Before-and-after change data
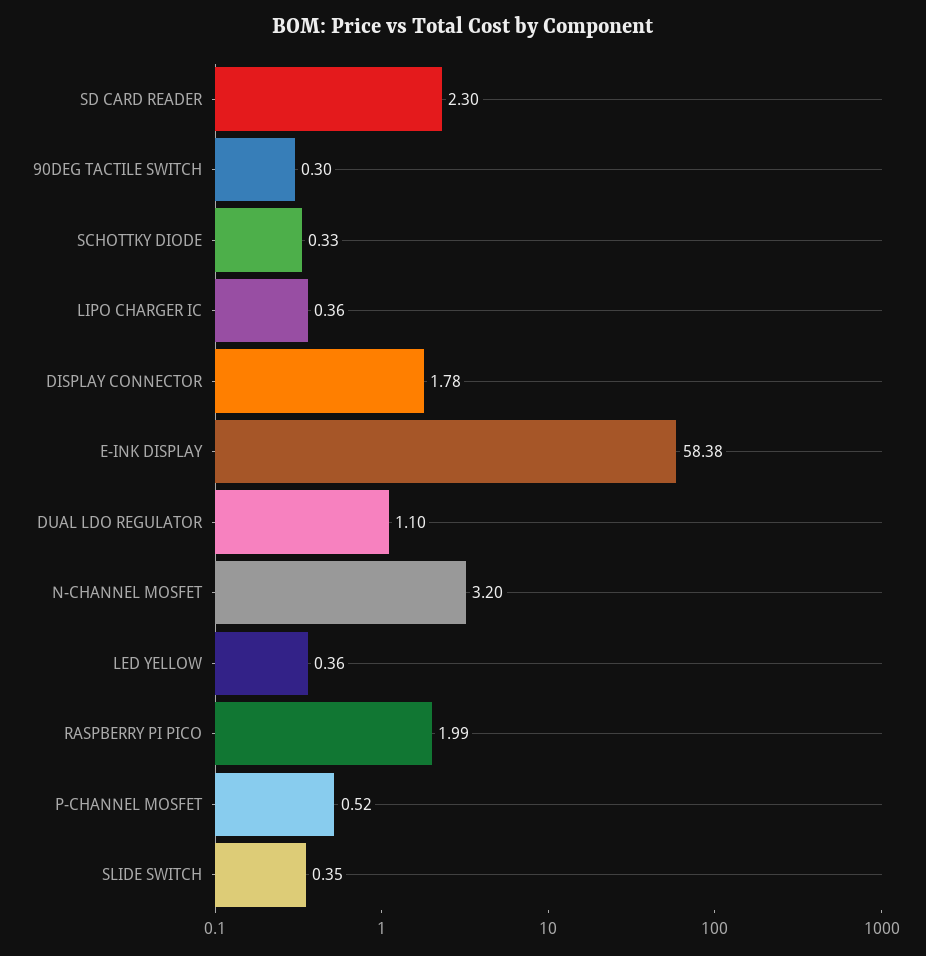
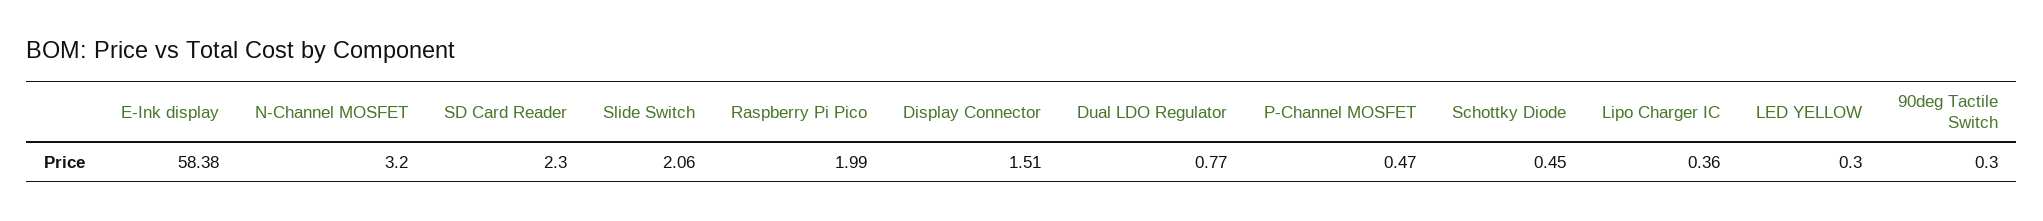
  {
    "SD CARD READER": 2.3,
    "90DEG TACTILE SWITCH": 0.3,
-   "SCHOTTKY DIODE": 0.33,
+   "SCHOTTKY DIODE": 0.45,
    "LIPO CHARGER IC": 0.36,
-   "DISPLAY CONNECTOR": 1.78,
+   "DISPLAY CONNECTOR": 1.51,
    "E-INK DISPLAY": 58.38,
-   "DUAL LDO REGULATOR": 1.1,
+   "DUAL LDO REGULATOR": 0.77,
    "N-CHANNEL MOSFET": 3.2,
-   "LED YELLOW": 0.36,
+   "LED YELLOW": 0.3,
    "RASPBERRY PI PICO": 1.99,
-   "P-CHANNEL MOSFET": 0.52,
+   "P-CHANNEL MOSFET": 0.47,
-   "SLIDE SWITCH": 0.35
+   "SLIDE SWITCH": 2.06
  }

- WHAT NEEDS TO BE DONE -
Look through the data above. Find each line with the string "DIODE" and copy it.

- EXERCISE RESULT -
-   "SCHOTTKY DIODE": 0.33,
+   "SCHOTTKY DIODE": 0.45,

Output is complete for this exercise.